Liquidity Needs Assessment

The average daily liquidity requirements faced by the euro area banking system, calculated as the combined total of net autonomous factors and reserve necessities, rose by €18 billion, reaching a total of €1,306 billion during the review period. This upward movement was largely influenced by a reduction in liquidity-providing autonomous factors, coupled with a rise in liquidity-absorbing autonomous factors. Furthermore, the minimum reserve requirements added to the liquidity needs, increasing by €1 billion to a total of €169 billion.

Factors Affecting Liquidity

Over the review period, liquidity-providing autonomous factors saw an overall decline of €8 billion, driven chiefly by a €16 billion drop in net assets denominated in euros. This decline was, in part, due to a rise in euro-denominated non-monetary policy deposits which absorb liquidity, only partially counterbalanced by an increase in non-monetary policy investments. On a different note, net foreign asset holdings displayed an increase of €8 billion.

Conversely, liquidity-absorbing autonomous factors increased by €9 billion during this timeframe, largely due to a rise in the circulation of banknotes. Traditionally, banknote demand witnesses a surge during the holiday period due to heightened household spending. The overall circulation of banknotes escalated by €15 billion, culminating in a total of €1,607 billion. Additionally, there was a decrease in government deposits held with the Eurosystem, declining by €9 billion to €102 billion, attributed to a general slowdown in government issuance towards the year’s end.

Monetary Policy Instruments and Their Impact

During the review period, the average liquidity supplied via monetary policy instruments decreased by €125 billion, settling at €3,776 billion. This decline was primarily linked to the reduction in outright portfolios held by the Eurosystem.

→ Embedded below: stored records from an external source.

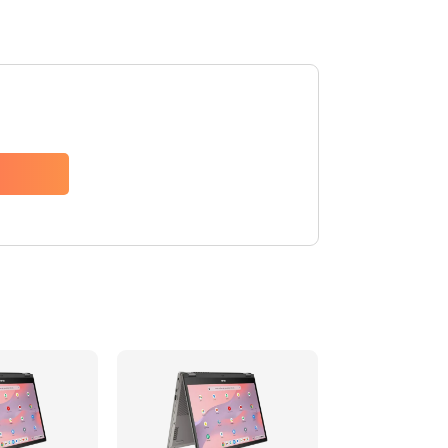
1490 руб.
Заказать
1790 руб.
Заказать
890 руб.
Заказать
790 руб.
Заказать
390 руб.
Заказать
390 руб.
Заказать
390 руб.
Заказать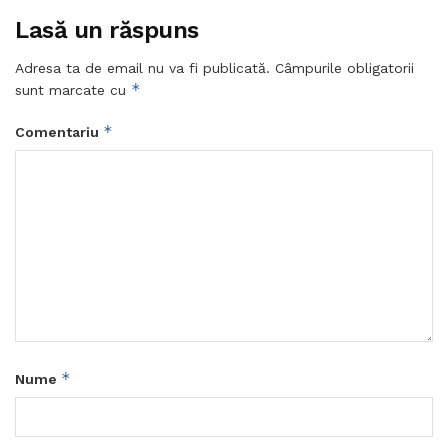
Lasă un răspuns
Adresa ta de email nu va fi publicată.
Câmpurile obligatorii
*
sunt marcate cu
*
Comentariu
*
Nume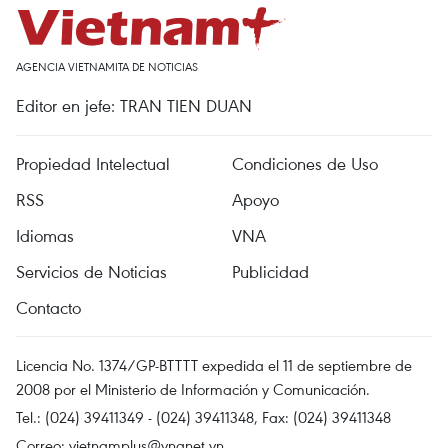
AGENCIA VIETNAMITA DE NOTICIAS
Editor en jefe: TRAN TIEN DUAN
Propiedad Intelectual
Condiciones de Uso
RSS
Apoyo
Idiomas
VNA
Servicios de Noticias
Publicidad
Contacto
Licencia No. 1374/GP-BTTTT expedida el 11 de septiembre de
2008 por el Ministerio de Información y Comunicación.
Tel.: (024) 39411349 - (024) 39411348, Fax: (024) 39411348
Correo:
vietnamplus@vnanet.vn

Specifically, the liquidity created through outright monetary policy holdings dipped by €128 billion to €3,752 billion as a direct result of ongoing maturities of APP and PEPP holdings without any reinvestments. On the other hand, liquidity provided through credit operations experienced a modest rise, increasing by €3 billion to reach €24 billion. The average outstanding volume of main refinancing operations (MROs) experienced an increase of approximately €4 billion, hitting €13 billion, influenced by heightened participation at the year-end. In contrast, the average amount of three-month longer-term refinancing operations (LTROs) dipped by €1 billion to €11 billion.

Excess Liquidity Analysis

Excess liquidity, defined as the reserves held by banks above the mandatory minimum reserve requirements and the recourse to the deposit facility, decreased by €143 billion during this review, totaling €2,470 billion. This metric represents the difference between the overall liquidity injected into the banking system through monetary policy and the liquidity banks require to cover their minimum reserves. Since reaching a peak of €4,748 billion in November 2022, excess liquidity has been on a consistent downward trend.

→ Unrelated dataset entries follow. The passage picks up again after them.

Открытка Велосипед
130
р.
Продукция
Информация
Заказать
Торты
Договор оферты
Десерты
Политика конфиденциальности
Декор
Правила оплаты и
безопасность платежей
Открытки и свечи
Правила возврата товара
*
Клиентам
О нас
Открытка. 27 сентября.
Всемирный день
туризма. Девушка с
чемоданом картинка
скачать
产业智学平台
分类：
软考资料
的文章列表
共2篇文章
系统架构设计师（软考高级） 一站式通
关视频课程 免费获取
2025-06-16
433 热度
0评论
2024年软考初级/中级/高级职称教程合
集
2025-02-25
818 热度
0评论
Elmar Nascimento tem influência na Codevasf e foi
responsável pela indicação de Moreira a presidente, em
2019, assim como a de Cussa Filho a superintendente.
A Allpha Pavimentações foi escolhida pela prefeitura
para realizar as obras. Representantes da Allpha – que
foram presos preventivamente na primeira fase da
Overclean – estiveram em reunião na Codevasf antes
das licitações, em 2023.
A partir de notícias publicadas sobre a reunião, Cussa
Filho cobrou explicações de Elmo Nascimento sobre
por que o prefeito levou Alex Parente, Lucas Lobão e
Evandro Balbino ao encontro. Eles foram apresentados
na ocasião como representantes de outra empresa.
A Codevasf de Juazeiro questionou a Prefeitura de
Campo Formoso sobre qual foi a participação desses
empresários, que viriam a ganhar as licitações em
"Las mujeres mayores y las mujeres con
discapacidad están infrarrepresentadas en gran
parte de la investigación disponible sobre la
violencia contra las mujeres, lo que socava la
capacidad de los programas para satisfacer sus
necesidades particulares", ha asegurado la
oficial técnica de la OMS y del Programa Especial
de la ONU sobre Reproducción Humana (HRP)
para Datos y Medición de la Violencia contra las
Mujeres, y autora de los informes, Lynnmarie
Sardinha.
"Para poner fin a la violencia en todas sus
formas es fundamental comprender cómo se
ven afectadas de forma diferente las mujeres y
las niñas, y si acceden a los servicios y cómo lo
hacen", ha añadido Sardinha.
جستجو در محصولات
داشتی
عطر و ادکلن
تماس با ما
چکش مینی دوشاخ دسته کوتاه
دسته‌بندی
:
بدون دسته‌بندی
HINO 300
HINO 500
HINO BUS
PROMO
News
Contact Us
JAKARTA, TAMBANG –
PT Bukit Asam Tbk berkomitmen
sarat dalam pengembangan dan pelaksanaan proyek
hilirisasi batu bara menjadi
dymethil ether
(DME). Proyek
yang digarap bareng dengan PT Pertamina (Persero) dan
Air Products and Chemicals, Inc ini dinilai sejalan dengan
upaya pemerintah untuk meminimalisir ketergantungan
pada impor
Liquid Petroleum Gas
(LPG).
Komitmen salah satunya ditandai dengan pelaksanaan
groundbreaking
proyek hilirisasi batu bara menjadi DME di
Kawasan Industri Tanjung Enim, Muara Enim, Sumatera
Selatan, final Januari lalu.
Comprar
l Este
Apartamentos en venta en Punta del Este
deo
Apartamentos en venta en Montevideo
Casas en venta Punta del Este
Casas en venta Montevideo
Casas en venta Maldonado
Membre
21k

Interest Rate Developments

Throughout the review duration, the Governing Council maintained stable rates for three key ECB interest rates, including the deposit facility rate which influences the overall monetary policy direction. Specifically, the rates for the deposit facility, MROs, and marginal lending facility remained constant at 2.00%, 2.15%, and 2.40% respectively.

During this period, the average euro short-term rate (€STR) modestly increased, yet remained negative in relation to the deposit facility rate. On average, the €STR registered at 7 basis points below the deposit facility rate, marking a slight reduction from the previous observation of 7.5 basis points during the fifth and sixth maintenance cycles of 2025. Similarly, the average euro area repo rate, as indicated by the RepoFunds Rate Euro index, stayed in close proximity to the deposit facility rate.

Conclusion

This detailed assessment highlights significant changes in liquidity conditions and the operational landscape of the Eurosystem. It underscores the impacts of strategic decisions made regarding asset purchase programs and reflects on the broader implications for monetary policy and liquidity management within the euro area.